▶ **Provided records**
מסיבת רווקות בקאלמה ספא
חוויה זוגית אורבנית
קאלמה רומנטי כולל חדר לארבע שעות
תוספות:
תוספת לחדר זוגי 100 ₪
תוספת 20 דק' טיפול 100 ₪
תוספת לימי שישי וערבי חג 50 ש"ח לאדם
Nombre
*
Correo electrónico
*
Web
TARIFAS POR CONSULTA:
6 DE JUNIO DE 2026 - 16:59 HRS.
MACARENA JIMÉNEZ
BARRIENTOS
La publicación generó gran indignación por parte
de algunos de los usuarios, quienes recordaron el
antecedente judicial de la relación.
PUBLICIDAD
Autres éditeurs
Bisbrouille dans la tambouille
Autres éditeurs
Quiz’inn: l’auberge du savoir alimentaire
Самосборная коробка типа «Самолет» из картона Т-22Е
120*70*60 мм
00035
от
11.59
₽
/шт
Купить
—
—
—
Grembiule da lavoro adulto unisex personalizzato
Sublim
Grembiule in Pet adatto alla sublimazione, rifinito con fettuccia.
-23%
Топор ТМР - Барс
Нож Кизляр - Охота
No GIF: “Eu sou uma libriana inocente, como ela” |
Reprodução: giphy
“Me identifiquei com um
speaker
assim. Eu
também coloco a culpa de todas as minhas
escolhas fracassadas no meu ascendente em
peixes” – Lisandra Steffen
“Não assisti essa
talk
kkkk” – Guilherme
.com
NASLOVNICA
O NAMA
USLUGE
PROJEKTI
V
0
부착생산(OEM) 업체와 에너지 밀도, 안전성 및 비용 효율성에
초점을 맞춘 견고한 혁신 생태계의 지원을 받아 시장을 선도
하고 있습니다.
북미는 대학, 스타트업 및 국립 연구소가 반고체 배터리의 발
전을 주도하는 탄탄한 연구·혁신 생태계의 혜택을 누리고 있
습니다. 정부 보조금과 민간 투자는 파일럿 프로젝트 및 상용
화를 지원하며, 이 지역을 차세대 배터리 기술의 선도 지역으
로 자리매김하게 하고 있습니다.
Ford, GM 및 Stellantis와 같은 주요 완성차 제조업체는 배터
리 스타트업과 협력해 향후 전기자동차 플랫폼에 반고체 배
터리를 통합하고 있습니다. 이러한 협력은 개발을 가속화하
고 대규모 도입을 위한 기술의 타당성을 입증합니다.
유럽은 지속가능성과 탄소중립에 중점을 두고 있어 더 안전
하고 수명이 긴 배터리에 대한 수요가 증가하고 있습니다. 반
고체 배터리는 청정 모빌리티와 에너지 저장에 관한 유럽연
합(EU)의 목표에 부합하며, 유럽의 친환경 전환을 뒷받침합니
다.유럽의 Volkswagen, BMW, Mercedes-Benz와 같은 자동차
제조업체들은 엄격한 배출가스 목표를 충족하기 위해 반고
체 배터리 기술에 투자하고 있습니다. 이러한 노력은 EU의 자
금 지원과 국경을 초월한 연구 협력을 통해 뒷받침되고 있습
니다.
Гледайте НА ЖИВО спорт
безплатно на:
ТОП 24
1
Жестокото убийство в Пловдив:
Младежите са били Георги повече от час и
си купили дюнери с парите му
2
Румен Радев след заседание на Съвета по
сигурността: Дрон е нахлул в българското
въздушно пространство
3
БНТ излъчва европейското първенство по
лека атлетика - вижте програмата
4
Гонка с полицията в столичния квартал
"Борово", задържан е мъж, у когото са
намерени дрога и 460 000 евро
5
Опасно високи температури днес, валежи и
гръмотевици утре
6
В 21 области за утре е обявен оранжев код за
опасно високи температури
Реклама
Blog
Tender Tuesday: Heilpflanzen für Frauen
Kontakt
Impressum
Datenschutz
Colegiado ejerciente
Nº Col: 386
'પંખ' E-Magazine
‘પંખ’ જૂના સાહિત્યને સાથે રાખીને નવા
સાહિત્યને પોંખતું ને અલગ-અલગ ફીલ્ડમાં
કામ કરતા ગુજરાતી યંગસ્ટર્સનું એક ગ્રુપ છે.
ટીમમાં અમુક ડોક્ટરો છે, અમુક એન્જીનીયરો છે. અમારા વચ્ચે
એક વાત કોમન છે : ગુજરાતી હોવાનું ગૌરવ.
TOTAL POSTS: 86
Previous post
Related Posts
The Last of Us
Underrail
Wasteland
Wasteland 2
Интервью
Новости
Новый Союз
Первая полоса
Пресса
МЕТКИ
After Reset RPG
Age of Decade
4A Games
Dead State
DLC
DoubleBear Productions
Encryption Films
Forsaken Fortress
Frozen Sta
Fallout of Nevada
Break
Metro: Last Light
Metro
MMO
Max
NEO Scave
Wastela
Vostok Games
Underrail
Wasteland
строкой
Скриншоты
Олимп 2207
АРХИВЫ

▶ **Instructions for the task**
Print the records above in full, exactly.

▶ **Solution to this task**
מסיבת רווקות בקאלמה ספא
חוויה זוגית אורבנית
קאלמה רומנטי כולל חדר לארבע שעות
תוספות:
תוספת לחדר זוגי 100 ₪
תוספת 20 דק' טיפול 100 ₪
תוספת לימי שישי וערבי חג 50 ש"ח לאדם
Nombre
*
Correo electrónico
*
Web
TARIFAS POR CONSULTA:
6 DE JUNIO DE 2026 - 16:59 HRS.
MACARENA JIMÉNEZ
BARRIENTOS
La publicación generó gran indignación por parte
de algunos de los usuarios, quienes recordaron el
antecedente judicial de la relación.
PUBLICIDAD
Autres éditeurs
Bisbrouille dans la tambouille
Autres éditeurs
Quiz’inn: l’auberge du savoir alimentaire
Самосборная коробка типа «Самолет» из картона Т-22Е
120*70*60 мм
00035
от
11.59
₽
/шт
Купить
—
—
—
Grembiule da lavoro adulto unisex personalizzato
Sublim
Grembiule in Pet adatto alla sublimazione, rifinito con fettuccia.
-23%
Топор ТМР - Барс
Нож Кизляр - Охота
No GIF: “Eu sou uma libriana inocente, como ela” |
Reprodução: giphy
“Me identifiquei com um
speaker
assim. Eu
também coloco a culpa de todas as minhas
escolhas fracassadas no meu ascendente em
peixes” – Lisandra Steffen
“Não assisti essa
talk
kkkk” – Guilherme
.com
NASLOVNICA
O NAMA
USLUGE
PROJEKTI
V
0
부착생산(OEM) 업체와 에너지 밀도, 안전성 및 비용 효율성에
초점을 맞춘 견고한 혁신 생태계의 지원을 받아 시장을 선도
하고 있습니다.
북미는 대학, 스타트업 및 국립 연구소가 반고체 배터리의 발
전을 주도하는 탄탄한 연구·혁신 생태계의 혜택을 누리고 있
습니다. 정부 보조금과 민간 투자는 파일럿 프로젝트 및 상용
화를 지원하며, 이 지역을 차세대 배터리 기술의 선도 지역으
로 자리매김하게 하고 있습니다.
Ford, GM 및 Stellantis와 같은 주요 완성차 제조업체는 배터
리 스타트업과 협력해 향후 전기자동차 플랫폼에 반고체 배
터리를 통합하고 있습니다. 이러한 협력은 개발을 가속화하
고 대규모 도입을 위한 기술의 타당성을 입증합니다.
유럽은 지속가능성과 탄소중립에 중점을 두고 있어 더 안전
하고 수명이 긴 배터리에 대한 수요가 증가하고 있습니다. 반
고체 배터리는 청정 모빌리티와 에너지 저장에 관한 유럽연
합(EU)의 목표에 부합하며, 유럽의 친환경 전환을 뒷받침합니
다.유럽의 Volkswagen, BMW, Mercedes-Benz와 같은 자동차
제조업체들은 엄격한 배출가스 목표를 충족하기 위해 반고
체 배터리 기술에 투자하고 있습니다. 이러한 노력은 EU의 자
금 지원과 국경을 초월한 연구 협력을 통해 뒷받침되고 있습
니다.
Гледайте НА ЖИВО спорт
безплатно на:
ТОП 24
1
Жестокото убийство в Пловдив:
Младежите са били Георги повече от час и
си купили дюнери с парите му
2
Румен Радев след заседание на Съвета по
сигурността: Дрон е нахлул в българското
въздушно пространство
3
БНТ излъчва европейското първенство по
лека атлетика - вижте програмата
4
Гонка с полицията в столичния квартал
"Борово", задържан е мъж, у когото са
намерени дрога и 460 000 евро
5
Опасно високи температури днес, валежи и
гръмотевици утре
6
В 21 области за утре е обявен оранжев код за
опасно високи температури
Реклама
Blog
Tender Tuesday: Heilpflanzen für Frauen
Kontakt
Impressum
Datenschutz
Colegiado ejerciente
Nº Col: 386
'પંખ' E-Magazine
‘પંખ’ જૂના સાહિત્યને સાથે રાખીને નવા
સાહિત્યને પોંખતું ને અલગ-અલગ ફીલ્ડમાં
કામ કરતા ગુજરાતી યંગસ્ટર્સનું એક ગ્રુપ છે.
ટીમમાં અમુક ડોક્ટરો છે, અમુક એન્જીનીયરો છે. અમારા વચ્ચે
એક વાત કોમન છે : ગુજરાતી હોવાનું ગૌરવ.
TOTAL POSTS: 86
Previous post
Related Posts
The Last of Us
Underrail
Wasteland
Wasteland 2
Интервью
Новости
Новый Союз
Первая полоса
Пресса
МЕТКИ
After Reset RPG
Age of Decade
4A Games
Dead State
DLC
DoubleBear Productions
Encryption Films
Forsaken Fortress
Frozen Sta
Fallout of Nevada
Break
Metro: Last Light
Metro
MMO
Max
NEO Scave
Wastela
Vostok Games
Underrail
Wasteland
строкой
Скриншоты
Олимп 2207
АРХИВЫ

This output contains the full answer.